Um dia, expus brevemente as teorias evolucionistas, falei de Darwin. O que fui fazer! Pouco tempo depois, o director (com quem aliás me dei razoavelmente) veio com pezinhos de lã dizer-me que bem, compreendia que eu falasse de muita coisa, mas que tivesse cuidado, Viseu era um meio pequeno e acanhado, etc., etc. Franzi o nariz, quis saber mais, e compreendi que o professor de Moral da Escola, o Cónego Barreiros, fora informado das minhas “simpatias” darwinianas e “avisara” a direcção… E não só! Por pouca sorte, o médico escolar, que dava também Higiene Escolar, era “apenas” amigo de Salazar (Salazar era de Santa Comba Dão, perto de Viseu) e líder da União Nacional local… Chamava-se Armindo Crespo. Já se deveria ter apercebido, nas poucas conversas que havíamos tido, que não era propriamente um amigo do regime, conquanto não tivesse qualquer actividade política; mas um professor que falava de Darwin não se recomendava…

No final do primeiro ano houve, porém, um problema maior. Eu não fora professor do 1º ano e fui encarregado de ver as provas escritas do Exame de Estado de cerca de 150 alunos. Eram provas vindas do Ministério, com cotações estabelecidas, e dediquei-me ao trabalho com a mesma disposição de sempre: ser cumpridor e justo. Ao fim de uma vintena de provas, comecei a ficar preocupado. Algumas delas eram tão más, tão más, que não via hipótese de lhes dar classificação de passagem (a prova era eliminatória). Por mais que quisesse não podia, porque nem sequer era problema de interpretação: eram questões totalmente erradas ou deixadas em branco.

Se não me engano, dezasseis alunos iam ser reprovados. Antecipei tudo menos o que sucedeu. Na reunião, o Dr. Armindo Crespo insurgiu-se, vociferou, disse que “não podia ser, que não ia ficar assim”, e saiu da sala disparado. Tive aí – honra lhe seja feita – o apoio do director, que reconheceu que eu tinha razão.

Mas reprovaram mesmo os dezasseis, o que constituiu um escândalo porque creio que nunca tinha acontecido naquela escola. Não se pense que fiquei contente, e terá começado mesmo aí uma certa viragem do meu pensamento em relação à avaliação, pondo em causa os exames. Simplesmente eu não podia, se eles existiam, não cumprir com o estabelecido. E por isso não alterei as classificações, como no fundo queria o Dr. Crespo.

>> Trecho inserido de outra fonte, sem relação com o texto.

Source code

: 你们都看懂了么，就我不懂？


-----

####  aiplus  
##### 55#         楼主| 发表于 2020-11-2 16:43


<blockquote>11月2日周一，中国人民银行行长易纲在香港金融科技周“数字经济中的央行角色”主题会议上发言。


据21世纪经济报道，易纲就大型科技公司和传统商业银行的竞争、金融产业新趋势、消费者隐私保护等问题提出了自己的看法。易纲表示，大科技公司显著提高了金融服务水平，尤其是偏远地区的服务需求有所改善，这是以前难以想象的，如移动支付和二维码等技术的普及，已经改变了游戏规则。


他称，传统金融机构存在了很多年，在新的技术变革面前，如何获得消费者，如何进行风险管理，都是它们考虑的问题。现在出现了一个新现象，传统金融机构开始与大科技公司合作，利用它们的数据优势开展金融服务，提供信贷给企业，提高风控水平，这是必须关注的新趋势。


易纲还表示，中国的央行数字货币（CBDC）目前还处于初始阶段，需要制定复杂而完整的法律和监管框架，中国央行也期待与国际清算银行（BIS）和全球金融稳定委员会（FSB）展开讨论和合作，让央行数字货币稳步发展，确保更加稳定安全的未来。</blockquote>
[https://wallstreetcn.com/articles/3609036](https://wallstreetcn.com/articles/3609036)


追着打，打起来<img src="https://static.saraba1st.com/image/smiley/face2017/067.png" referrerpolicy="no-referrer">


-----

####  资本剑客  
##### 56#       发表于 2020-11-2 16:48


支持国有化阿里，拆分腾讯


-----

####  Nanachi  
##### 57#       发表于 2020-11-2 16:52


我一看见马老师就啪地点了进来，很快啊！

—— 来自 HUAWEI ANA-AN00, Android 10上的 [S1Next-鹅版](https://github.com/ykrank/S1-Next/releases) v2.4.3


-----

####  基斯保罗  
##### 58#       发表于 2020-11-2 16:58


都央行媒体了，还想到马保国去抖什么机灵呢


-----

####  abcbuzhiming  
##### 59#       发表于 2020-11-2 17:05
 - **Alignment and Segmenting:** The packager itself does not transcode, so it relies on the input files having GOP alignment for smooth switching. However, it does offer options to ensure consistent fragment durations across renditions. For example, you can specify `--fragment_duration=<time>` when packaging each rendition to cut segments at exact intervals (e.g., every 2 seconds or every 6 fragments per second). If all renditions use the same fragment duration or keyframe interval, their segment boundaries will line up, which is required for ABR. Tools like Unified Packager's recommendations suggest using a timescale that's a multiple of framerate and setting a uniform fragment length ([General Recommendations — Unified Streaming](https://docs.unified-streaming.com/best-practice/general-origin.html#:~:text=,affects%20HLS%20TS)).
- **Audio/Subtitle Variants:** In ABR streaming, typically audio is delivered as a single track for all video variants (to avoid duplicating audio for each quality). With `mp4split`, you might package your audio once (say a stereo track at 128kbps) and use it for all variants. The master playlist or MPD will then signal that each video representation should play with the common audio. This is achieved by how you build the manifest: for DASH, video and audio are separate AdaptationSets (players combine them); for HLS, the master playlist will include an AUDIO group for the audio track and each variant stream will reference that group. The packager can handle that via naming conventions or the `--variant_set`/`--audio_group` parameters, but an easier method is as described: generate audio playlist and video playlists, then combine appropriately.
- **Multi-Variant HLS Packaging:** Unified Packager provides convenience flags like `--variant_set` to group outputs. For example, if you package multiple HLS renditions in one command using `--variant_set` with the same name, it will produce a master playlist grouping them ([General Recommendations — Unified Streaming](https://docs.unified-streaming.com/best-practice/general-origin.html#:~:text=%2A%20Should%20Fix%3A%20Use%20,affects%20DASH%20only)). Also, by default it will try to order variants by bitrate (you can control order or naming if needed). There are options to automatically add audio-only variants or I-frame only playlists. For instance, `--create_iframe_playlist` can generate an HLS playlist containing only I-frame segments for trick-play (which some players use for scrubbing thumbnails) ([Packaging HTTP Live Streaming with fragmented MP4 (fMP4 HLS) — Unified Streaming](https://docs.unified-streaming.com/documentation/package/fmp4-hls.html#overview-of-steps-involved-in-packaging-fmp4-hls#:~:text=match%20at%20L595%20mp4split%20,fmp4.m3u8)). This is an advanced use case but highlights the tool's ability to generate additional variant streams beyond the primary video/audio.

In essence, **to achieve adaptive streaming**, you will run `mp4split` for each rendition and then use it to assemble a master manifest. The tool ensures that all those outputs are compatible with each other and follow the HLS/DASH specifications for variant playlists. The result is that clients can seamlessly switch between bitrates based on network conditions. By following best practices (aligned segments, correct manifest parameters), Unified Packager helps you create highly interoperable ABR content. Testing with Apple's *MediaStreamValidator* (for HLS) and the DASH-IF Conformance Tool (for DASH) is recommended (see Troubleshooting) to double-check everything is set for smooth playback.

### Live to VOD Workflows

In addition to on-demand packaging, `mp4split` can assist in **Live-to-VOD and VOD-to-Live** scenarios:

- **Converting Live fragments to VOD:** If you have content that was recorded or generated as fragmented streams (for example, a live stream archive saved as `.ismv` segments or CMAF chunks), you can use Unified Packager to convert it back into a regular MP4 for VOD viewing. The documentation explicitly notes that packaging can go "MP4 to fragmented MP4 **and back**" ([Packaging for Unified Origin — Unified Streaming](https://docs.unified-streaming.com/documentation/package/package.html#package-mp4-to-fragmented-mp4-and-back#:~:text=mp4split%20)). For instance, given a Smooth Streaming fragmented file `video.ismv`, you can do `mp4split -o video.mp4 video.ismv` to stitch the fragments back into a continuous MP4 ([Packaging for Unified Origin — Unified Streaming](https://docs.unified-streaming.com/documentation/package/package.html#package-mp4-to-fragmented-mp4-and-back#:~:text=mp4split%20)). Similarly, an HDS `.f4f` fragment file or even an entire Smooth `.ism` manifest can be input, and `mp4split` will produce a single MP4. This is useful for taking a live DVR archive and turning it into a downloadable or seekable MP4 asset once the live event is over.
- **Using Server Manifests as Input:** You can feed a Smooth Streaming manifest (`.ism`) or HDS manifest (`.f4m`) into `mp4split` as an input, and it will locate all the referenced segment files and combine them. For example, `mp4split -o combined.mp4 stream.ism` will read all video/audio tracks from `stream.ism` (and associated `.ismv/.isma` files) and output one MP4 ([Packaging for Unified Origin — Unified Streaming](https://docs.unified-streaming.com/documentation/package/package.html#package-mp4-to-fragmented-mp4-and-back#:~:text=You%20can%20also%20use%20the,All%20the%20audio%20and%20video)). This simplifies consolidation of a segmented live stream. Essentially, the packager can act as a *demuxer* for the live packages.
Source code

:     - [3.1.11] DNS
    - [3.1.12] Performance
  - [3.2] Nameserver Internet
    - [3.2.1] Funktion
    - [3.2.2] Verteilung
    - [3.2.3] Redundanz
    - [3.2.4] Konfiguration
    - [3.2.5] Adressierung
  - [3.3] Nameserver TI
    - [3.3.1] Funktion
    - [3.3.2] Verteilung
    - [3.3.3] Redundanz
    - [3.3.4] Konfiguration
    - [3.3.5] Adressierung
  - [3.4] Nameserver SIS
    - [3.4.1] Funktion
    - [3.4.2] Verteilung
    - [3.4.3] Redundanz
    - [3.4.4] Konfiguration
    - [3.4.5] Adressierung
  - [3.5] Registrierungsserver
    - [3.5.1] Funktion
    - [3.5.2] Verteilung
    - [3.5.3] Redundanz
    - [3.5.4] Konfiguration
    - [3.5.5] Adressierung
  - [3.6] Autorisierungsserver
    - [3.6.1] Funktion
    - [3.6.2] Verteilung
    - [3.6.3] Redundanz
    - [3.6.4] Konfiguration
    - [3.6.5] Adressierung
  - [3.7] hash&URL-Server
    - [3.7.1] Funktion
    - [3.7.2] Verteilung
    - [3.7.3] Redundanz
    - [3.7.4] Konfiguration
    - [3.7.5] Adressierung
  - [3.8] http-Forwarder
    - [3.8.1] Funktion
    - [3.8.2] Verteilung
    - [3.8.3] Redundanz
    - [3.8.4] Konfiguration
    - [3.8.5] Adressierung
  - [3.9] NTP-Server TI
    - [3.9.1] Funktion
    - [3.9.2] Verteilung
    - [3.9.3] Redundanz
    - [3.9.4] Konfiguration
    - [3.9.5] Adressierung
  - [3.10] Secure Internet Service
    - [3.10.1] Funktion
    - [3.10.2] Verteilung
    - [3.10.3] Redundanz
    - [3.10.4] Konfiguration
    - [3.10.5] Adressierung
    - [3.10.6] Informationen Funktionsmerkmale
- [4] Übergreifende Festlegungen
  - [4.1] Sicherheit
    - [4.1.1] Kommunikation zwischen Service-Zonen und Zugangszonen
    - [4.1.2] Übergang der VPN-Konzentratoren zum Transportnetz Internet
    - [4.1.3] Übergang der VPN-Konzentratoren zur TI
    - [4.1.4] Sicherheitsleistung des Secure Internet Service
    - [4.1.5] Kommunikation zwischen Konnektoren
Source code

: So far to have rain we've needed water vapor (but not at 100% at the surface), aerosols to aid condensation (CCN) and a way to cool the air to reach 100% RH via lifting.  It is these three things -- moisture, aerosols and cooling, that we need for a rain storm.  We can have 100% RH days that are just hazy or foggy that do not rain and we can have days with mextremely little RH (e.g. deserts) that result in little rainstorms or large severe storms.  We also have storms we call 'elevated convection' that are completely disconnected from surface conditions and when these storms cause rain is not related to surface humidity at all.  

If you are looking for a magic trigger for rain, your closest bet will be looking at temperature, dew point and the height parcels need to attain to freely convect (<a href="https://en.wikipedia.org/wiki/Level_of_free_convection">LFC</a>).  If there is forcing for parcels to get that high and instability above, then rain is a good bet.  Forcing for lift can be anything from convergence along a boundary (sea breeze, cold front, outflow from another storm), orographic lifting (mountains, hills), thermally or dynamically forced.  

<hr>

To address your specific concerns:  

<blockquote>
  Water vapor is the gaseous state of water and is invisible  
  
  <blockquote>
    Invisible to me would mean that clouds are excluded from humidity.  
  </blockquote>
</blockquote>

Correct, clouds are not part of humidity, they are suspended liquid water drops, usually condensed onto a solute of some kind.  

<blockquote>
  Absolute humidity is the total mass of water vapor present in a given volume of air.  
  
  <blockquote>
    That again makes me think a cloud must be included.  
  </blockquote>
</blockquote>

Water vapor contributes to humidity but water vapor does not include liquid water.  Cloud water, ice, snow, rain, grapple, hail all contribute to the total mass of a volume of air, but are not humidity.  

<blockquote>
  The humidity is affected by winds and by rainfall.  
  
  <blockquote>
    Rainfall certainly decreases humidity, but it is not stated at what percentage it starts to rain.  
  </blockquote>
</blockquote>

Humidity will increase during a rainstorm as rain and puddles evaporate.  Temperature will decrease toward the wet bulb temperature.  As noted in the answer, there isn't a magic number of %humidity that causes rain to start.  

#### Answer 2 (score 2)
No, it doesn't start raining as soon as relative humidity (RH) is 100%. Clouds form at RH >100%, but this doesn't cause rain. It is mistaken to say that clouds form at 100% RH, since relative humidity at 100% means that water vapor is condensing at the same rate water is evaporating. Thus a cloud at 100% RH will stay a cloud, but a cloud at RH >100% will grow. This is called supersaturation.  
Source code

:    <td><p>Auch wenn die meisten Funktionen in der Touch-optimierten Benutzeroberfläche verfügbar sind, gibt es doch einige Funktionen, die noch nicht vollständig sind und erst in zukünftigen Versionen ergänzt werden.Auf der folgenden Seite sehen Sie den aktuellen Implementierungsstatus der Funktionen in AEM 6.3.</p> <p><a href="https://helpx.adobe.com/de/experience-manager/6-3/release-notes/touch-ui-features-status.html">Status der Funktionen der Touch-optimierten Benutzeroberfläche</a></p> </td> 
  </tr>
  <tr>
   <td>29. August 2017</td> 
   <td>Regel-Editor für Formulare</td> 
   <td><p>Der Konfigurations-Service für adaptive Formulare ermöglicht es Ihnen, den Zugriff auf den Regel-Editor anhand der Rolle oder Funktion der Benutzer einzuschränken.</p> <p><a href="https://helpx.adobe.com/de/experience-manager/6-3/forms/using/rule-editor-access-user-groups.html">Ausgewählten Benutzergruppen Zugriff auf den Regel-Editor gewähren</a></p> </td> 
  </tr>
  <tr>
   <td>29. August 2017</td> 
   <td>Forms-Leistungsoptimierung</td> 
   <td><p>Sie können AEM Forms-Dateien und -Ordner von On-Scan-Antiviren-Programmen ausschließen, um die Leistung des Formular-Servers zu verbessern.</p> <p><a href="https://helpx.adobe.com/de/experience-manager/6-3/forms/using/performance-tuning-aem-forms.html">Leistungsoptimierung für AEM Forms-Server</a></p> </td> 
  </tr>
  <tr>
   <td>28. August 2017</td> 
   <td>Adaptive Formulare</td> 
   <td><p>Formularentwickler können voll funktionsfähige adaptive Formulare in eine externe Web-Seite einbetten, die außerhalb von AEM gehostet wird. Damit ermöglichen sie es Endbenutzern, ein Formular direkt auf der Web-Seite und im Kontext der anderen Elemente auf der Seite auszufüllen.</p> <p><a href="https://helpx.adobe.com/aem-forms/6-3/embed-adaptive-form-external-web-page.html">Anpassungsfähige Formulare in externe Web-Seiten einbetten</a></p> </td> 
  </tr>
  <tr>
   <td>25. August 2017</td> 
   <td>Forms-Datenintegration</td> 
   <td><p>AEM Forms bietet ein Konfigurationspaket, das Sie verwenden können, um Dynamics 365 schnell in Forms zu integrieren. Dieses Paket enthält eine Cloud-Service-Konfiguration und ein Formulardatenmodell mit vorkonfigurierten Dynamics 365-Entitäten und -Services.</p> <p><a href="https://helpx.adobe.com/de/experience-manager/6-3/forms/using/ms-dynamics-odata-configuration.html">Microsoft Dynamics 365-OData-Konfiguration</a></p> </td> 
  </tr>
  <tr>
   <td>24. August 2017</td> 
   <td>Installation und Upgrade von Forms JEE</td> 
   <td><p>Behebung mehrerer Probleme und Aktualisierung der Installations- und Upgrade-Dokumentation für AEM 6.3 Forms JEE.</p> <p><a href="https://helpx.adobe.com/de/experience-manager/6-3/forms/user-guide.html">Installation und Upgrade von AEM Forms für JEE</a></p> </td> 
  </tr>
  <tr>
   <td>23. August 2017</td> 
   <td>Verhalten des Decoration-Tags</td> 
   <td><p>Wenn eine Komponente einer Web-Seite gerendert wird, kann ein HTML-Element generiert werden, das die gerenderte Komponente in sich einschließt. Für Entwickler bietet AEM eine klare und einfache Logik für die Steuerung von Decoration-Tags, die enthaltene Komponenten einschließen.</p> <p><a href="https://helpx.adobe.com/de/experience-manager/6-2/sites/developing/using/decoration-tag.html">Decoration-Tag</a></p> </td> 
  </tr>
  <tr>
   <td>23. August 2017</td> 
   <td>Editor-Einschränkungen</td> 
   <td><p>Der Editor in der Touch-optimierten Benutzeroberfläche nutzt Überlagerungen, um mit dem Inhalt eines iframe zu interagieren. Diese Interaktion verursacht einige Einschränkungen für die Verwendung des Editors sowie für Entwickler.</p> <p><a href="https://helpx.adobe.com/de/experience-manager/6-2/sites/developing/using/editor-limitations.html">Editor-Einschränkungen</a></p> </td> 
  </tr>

Todavia, a minha situação tornou-se periclitante. A partir daí sabia que tinha quem não me perdoaria, que me tornara “personna non grata”. Curiosamente os alunos não mudaram a sua atitude para comigo, que foi sempre de simpatia e compreensão. Mas desde essa altura decidi que não me iria eternizar em Viseu e que por muito agradável que fosse ter um lugar efectivo eu tinha de ir fazer o estágio.

Aconteceu que foi alterada a legislação e foi abolido o exame de entrada, substituído por um de saída (já escrevi sobre isso neste blog); o processo de candidatura era apenas formal (por requerimento). Já não me recordo se fiz contas e percebi que entraria, mas o certo é que no fim do meu segundo ano, depois dos exames de Estado dos meus cerca de 200 alunos, pedi a exoneração do cargo e voltei a concorrer para ser professor eventual dos liceus, uma vez que o estágio só começava em Janeiro.

Fui então colocado em Lamego, onde estive de Outubro a Dezembro de 1963.